Sanford Markowitz, MD, PhD

Sanford Markowitz

As part of the $11.3 million federal gastrointestinal cancers research program (GI SPORE), according to the release, Markowitz and colleagues used whole-exome and targeted DNA sequencing to evaluate somatic mutations in 103 CRC samples from black patients compared with 129 CRC samples from white patients treated at UH Case Medical Center in Cleveland. Overall, they examined 50 million bits of data from 20,000 genes in every cancer, the release said.

“We wondered if colon cancer is the same disease molecularly in African-American individuals as it is in Caucasian individuals. Or could colon cancer be the same disease behaving differently in one population compared to another,” Joseph E. Willis, MD, associate professor of pathology at Case Western Reserve School of Medicine, director of tissue management at Case Comprehensive Cancer Center and vice chair of pathology for clinical affairs at UH Case Medical Center, said in the release. “This study gave us our answer. Colon cancer in African-American patients is a different disease molecularly.”

Joseph E. Willis, MD

Joseph E. Willis

The investigators identified 20 new genes in the black CRC samples that were significantly mutated (P<.05). To test whether these genes are preferentially targeted for mutations in black vs. white CRCs, they resequenced them in the white samples and found an estimated twofold overall increase in the number of mutations per tumor in black vs. white patients (P<.001), which was driven by the 3.3-fold increase in mutations for the top 15 genes preferentially affecting the black patients.

Two genes were of particular interest because they were mutated exclusively in black CRCs and belonged to known oncogenic pathways.
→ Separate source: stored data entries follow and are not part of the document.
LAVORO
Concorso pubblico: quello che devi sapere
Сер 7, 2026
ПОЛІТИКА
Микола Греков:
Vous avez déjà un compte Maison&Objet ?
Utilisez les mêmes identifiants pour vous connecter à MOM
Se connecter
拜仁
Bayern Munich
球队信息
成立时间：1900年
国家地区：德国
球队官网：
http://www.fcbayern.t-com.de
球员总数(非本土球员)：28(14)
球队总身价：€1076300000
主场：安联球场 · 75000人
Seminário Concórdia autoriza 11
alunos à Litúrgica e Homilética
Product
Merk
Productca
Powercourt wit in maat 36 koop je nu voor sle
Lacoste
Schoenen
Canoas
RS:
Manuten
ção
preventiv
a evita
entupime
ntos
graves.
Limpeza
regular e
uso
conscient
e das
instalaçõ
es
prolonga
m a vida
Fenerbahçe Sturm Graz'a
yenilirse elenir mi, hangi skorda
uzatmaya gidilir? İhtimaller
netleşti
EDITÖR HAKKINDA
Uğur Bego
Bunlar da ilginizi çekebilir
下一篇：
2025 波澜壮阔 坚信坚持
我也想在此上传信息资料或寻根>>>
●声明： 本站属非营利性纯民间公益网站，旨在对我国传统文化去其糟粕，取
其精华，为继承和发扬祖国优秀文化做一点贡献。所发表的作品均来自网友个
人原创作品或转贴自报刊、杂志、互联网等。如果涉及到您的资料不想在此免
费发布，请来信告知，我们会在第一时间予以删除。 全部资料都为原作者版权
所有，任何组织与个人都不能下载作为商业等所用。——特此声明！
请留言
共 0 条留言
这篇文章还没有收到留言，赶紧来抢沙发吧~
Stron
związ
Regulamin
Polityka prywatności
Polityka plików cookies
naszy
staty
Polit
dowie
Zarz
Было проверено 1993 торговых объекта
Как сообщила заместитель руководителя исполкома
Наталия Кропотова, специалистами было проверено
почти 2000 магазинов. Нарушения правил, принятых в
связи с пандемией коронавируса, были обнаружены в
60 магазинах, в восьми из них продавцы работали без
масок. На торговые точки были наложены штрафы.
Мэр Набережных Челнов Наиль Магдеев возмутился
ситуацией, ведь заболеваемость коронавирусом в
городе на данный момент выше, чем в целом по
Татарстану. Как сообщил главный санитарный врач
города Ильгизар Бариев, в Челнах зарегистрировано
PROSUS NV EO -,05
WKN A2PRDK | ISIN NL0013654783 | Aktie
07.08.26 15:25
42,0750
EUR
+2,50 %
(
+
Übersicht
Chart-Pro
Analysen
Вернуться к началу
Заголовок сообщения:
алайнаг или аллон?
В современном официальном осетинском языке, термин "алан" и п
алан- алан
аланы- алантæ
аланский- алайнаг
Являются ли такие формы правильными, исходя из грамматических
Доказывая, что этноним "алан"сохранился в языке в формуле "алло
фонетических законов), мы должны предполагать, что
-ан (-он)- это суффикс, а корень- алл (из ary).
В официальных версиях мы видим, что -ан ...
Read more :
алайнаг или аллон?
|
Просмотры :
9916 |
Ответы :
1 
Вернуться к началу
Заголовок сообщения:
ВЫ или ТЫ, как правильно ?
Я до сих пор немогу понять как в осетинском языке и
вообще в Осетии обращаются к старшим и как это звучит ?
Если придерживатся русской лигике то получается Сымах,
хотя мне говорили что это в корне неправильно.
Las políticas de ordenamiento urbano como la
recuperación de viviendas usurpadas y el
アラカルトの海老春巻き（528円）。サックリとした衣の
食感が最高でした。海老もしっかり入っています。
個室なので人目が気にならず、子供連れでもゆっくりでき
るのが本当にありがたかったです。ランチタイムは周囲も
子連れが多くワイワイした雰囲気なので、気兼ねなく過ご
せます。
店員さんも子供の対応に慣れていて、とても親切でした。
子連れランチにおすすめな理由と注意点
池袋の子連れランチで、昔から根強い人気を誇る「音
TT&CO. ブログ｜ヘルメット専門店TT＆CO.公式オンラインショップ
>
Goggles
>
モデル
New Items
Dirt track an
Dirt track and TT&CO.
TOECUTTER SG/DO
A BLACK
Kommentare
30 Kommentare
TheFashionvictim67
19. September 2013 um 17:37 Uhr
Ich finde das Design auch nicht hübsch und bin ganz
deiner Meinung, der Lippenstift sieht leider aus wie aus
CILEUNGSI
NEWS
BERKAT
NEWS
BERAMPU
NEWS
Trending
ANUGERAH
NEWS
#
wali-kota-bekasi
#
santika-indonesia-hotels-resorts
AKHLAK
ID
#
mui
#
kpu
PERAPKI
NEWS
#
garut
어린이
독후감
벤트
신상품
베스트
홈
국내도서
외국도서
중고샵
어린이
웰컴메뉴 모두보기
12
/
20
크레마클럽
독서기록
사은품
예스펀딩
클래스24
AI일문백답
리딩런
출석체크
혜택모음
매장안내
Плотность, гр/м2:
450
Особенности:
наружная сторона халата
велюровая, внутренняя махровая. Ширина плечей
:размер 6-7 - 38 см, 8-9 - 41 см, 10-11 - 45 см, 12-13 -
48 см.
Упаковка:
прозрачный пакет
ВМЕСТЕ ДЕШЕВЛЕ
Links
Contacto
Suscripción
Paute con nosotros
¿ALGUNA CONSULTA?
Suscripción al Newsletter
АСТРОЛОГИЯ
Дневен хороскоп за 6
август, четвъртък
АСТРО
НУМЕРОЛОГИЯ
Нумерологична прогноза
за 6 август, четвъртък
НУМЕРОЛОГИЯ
Mutations in EPHA6 were detected in 5.8% of the black CRCs compared with none of the white CRCs and were significantly associated with black ethnicity (P=.007). Mutations in FLCN were detected in 2.91% of the black CRCs compared with none of the white CRCs and were associated with black ethnicity (P=.086). Mutations in the top 15 genes accounted for 41% of cancers in the black patients compared with 15% of the white patients.

“This is the first study to perform a comprehensive gene mutation characterization and comparison of these [CRC] tumors in two ethnicities,” Kishore Guda, DVM, PhD, assistant professor of general medical sciences at Case Comprehensive Cancer Center, said in the release. “Our next step will be to collaborate with other centers in investigating African-American populations in different regions of the United States to determine whether they also share the unique gene signature found in the Cleveland African-American community.”

Kishore Guda, DVM, PhD

Kishore Guda

“We are eager to explore and pinpoint [CRC]-causing gene mutations, as the first step to improving outcomes, and hopefully someday to saving lives, among African-American patients affected by this illness,” Markowitz said.

Disclosure: The researchers report no relevant financial disclosures.